The following list presents secondary objectives which will lead to the fulfillment of the main objectives:
\paragraph{Demonstrate Moltres' ability to predict HTGR neutronics.}
A neutronics solver should predict the flux shape and magnitude accurately during steady-state and transient simulations.
Previous work demonstrated Moltres' ability to solve MSR neutronics.
Chapter \ref{ch:neutronics} illustrates such a capability for prismatic HTGRs.
\paragraph{Understand the impact of the energy group structure on the HTGR diffusion calculations.}
The underlying physics of \glspl{HTGR} differs from the physics of other reactors.
Consequently, the simulation results will be sensitive to different parameters than other reactor type simulations.
Chapter \ref{ch:neutronics} studies the impact of the energy group structure of the group constants on the diffusion calculations.
\paragraph{Calculate power distribution correctly.}
The power distribution is the most influential parameter over the thermal-fluids as it determines the temperature profile in the reactor.
Previous work demonstrated Moltres' ability to calculate the power distribution in MSRs.
Chapter \ref{ch:neutronics} evinces such an ability for prismatic HTGRs.
\paragraph{Predict the prismatic HTGRs temperature profile accurately.}
Undesirably high temperatures endanger the integrity of the reactor structures, and most importantly, the TRISO particles.

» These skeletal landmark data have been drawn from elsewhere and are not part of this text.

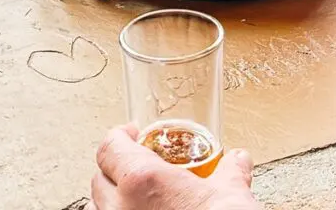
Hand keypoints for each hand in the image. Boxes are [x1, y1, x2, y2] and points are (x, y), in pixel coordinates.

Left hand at [91, 125, 258, 209]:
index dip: (120, 135)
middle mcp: (121, 208)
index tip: (132, 133)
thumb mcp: (231, 194)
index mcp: (142, 181)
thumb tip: (237, 161)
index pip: (110, 147)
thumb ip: (229, 172)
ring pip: (98, 208)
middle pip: (100, 178)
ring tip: (133, 198)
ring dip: (110, 200)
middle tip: (137, 165)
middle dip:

Additionally, the temperature influences the neutronics.
Hence, a neutronics calculation will be inaccurate without a correct thermal-fluids calculation.

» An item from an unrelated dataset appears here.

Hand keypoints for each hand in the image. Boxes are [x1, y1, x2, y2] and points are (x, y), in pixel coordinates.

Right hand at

Previous work demonstrated Moltres' ability to predict the temperature distribution in MSRs.
Chapter \ref{ch:thermalfluids} examines Moltres' ability to predict the temperature distribution in prismatic HTGRs.
\paragraph{Conduct coupled simulations of prismatic HTGRs.}
An accurate simulation of prismatic HTGRs requires integrating the neutronics and the thermal-fluids through the modeling of the thermal feedback.
Previous work demonstrated Moltres' ability to calculate thermal feedback in MSRs.
Chapter \ref{ch:thermalfluids} examines Moltres' capabilities for calculating the thermal feedback in prismatic HTGRs.
\paragraph{Technical analysis of hydrogen production with HTGRs.}
High temperatures enable high-efficiency hydrogen production methods.
Most of them have different energy requirements and production rates.
Chapter \ref{ch:hydro} analyses such quantities.